Alloting score to each sentence

In [26]:
from heapq import nlargest

In [27]:
length = int(len(sen_tokens)*0.3)
length

3

In [43]:
summary = nlargest(length, sen_scores, key = sen_scores.get)
summary

[This corresponds to our intuition that a good summarizer can parse meaning and should select sentences based purely on the internal structure of the article.,
 This project uses BERT sentence embeddings to build an extractive summarizer taking two supervised approaches.,
 Like many things NLP, one reason for this progress is the superior embeddings offered by transformer models like BERT.]
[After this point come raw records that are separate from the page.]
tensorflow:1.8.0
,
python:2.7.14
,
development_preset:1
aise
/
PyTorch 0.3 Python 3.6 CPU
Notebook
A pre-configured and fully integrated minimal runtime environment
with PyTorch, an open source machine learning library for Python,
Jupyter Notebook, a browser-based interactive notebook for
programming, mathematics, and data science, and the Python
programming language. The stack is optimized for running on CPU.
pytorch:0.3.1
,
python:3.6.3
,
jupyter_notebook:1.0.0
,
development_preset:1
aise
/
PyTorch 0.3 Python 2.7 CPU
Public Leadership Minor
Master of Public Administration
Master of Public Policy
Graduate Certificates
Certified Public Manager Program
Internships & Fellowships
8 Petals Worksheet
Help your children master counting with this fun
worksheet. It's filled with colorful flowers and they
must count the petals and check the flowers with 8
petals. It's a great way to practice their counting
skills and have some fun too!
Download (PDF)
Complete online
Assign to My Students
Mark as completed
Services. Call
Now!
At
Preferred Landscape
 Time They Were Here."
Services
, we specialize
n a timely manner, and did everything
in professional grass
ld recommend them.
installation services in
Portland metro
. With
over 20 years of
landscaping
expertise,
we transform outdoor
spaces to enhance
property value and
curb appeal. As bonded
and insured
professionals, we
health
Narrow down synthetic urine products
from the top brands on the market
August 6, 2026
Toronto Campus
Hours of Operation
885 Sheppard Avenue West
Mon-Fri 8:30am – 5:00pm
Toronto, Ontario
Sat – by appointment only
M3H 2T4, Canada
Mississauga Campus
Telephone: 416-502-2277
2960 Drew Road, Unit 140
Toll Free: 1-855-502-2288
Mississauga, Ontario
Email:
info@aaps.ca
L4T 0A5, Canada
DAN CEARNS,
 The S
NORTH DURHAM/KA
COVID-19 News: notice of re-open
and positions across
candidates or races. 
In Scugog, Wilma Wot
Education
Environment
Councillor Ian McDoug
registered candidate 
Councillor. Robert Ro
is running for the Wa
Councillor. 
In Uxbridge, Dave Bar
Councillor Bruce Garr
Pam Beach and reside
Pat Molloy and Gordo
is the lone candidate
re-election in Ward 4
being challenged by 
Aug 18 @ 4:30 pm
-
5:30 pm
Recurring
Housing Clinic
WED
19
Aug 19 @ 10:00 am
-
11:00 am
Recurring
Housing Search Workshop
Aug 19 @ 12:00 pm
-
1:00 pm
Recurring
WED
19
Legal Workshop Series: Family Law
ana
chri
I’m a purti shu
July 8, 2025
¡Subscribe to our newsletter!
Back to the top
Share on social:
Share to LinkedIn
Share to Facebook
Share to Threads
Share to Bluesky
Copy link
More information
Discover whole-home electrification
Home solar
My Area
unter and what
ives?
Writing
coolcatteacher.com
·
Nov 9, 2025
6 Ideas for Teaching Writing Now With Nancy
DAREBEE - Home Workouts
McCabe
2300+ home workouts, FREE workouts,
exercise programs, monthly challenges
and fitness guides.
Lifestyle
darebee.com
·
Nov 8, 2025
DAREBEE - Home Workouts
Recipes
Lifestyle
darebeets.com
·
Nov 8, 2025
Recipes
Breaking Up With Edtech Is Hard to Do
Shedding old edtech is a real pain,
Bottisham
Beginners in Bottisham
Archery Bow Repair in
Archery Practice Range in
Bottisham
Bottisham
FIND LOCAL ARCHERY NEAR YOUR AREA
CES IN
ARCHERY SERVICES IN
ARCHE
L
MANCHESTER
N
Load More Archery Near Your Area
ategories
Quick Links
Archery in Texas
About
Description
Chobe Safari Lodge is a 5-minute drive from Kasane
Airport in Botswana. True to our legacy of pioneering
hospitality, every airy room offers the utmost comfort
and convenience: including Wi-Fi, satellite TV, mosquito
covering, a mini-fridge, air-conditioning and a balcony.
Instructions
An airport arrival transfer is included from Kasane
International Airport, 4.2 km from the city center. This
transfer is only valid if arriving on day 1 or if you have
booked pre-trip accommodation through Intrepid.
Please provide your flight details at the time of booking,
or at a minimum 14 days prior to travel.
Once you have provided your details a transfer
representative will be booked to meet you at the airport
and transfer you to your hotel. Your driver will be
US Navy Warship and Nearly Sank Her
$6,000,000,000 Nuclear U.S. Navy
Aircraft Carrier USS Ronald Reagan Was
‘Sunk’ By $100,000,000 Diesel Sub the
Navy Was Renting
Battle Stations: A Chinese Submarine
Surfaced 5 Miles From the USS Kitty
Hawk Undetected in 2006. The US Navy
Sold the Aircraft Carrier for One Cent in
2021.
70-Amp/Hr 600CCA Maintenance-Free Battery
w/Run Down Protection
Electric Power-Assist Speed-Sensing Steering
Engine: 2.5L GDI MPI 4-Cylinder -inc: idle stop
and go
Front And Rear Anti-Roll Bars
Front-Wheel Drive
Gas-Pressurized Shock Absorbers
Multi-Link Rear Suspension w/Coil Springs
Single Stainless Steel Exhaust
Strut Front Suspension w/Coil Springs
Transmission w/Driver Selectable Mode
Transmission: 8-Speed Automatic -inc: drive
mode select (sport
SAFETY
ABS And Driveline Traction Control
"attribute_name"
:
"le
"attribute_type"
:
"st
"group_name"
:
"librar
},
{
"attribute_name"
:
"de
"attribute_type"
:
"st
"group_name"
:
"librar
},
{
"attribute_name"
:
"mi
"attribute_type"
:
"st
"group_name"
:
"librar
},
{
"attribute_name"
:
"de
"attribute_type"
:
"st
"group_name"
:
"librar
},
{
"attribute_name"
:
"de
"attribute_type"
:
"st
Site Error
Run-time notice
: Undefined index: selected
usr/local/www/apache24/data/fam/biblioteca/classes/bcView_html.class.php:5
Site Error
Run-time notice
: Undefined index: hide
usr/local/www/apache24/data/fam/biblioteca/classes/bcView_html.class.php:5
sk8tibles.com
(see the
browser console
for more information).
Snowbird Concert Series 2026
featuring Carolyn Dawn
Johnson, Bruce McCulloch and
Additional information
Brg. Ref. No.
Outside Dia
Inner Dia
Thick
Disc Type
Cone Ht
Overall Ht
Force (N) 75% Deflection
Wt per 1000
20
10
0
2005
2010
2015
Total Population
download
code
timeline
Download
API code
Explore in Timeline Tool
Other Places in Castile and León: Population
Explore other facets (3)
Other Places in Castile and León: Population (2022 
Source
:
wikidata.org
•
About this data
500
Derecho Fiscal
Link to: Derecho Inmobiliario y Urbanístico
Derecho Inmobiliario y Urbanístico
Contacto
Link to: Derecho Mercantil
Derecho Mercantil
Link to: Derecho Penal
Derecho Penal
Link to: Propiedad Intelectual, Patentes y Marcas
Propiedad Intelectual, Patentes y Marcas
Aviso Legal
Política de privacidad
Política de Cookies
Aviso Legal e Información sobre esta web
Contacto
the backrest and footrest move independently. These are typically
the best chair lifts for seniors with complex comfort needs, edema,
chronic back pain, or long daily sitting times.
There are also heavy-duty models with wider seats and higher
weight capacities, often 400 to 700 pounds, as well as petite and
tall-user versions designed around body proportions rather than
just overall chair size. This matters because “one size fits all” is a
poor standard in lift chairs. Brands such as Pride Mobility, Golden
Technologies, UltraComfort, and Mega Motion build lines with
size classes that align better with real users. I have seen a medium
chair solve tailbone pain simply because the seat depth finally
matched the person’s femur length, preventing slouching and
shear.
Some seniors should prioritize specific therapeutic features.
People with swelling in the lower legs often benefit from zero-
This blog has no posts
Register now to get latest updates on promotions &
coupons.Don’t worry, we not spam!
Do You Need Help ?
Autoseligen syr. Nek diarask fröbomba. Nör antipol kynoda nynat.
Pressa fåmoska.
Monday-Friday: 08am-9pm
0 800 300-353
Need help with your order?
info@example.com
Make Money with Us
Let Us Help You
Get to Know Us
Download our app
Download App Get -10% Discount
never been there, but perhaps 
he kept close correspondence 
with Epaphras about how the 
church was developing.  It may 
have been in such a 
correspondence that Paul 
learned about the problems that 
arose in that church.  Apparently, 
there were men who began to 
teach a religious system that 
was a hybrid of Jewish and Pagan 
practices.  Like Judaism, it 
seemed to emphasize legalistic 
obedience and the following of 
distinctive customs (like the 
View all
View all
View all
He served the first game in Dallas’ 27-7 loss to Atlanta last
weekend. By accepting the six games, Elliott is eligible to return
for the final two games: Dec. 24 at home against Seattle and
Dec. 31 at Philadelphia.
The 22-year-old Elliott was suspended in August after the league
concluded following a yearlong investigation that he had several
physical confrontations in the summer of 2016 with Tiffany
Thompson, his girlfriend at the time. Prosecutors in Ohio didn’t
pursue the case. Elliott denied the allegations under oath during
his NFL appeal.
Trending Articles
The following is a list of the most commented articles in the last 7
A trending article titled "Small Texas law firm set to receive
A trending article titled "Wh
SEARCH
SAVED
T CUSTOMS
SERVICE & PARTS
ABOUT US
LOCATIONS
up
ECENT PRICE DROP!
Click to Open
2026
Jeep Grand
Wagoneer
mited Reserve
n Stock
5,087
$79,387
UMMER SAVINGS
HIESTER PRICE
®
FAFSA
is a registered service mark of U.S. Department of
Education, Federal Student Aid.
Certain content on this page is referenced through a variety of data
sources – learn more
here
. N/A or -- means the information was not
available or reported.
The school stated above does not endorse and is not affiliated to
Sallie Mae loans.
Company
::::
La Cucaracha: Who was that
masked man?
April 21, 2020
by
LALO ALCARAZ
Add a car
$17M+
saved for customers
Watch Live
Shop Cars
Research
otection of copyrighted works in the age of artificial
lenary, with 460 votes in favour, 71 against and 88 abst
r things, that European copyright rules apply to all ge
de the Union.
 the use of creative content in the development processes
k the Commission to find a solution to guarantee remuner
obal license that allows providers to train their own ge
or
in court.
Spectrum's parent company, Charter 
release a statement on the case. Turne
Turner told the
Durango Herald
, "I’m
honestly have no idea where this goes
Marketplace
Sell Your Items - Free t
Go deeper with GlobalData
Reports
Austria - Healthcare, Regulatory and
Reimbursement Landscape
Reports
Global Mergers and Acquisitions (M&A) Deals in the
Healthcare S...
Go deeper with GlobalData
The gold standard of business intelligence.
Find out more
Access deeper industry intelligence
Finding the sentences with highest scores

In [44]:
final_summary = [word.text for word in summary]
summary = ' '.join(final_summary)

Joining sentences with highest score

In [45]:
print(text1)


Extractive summarization is a challenging task that has only recently become practical.
Like many things NLP, one reason for this progress is the superior embeddings offered by transformer models like BERT.
This project uses BERT sentence embeddings to build an extractive summarizer taking two supervised approaches.
The first considers only embeddings and their derivatives.
This corresponds to our intuition that a good summarizer can parse meaning and should select sentences based purely on the internal structure of the article. The baseline for this approach is the unsupervised TextRank model. The other approach incorporates sequential information and takes advantage of the well known Lead3 phenomena particular to news corpuses. This is the observation that the first three sentences typically do a good job in summarizing the article. In fact, this strategy is explicitly deployed by many publishers. Lead3 is used as the baseline for this second approach.
In both cases, the supervised 

In [46]:
print(summary)

This corresponds to our intuition that a good summarizer can parse meaning and should select sentences based purely on the internal structure of the article. This project uses BERT sentence embeddings to build an extractive summarizer taking two supervised approaches.
 Like many things NLP, one reason for this progress is the superior embeddings offered by transformer models like BERT.



In [47]:
len(summary)

389

In [48]:
len(text1)

1069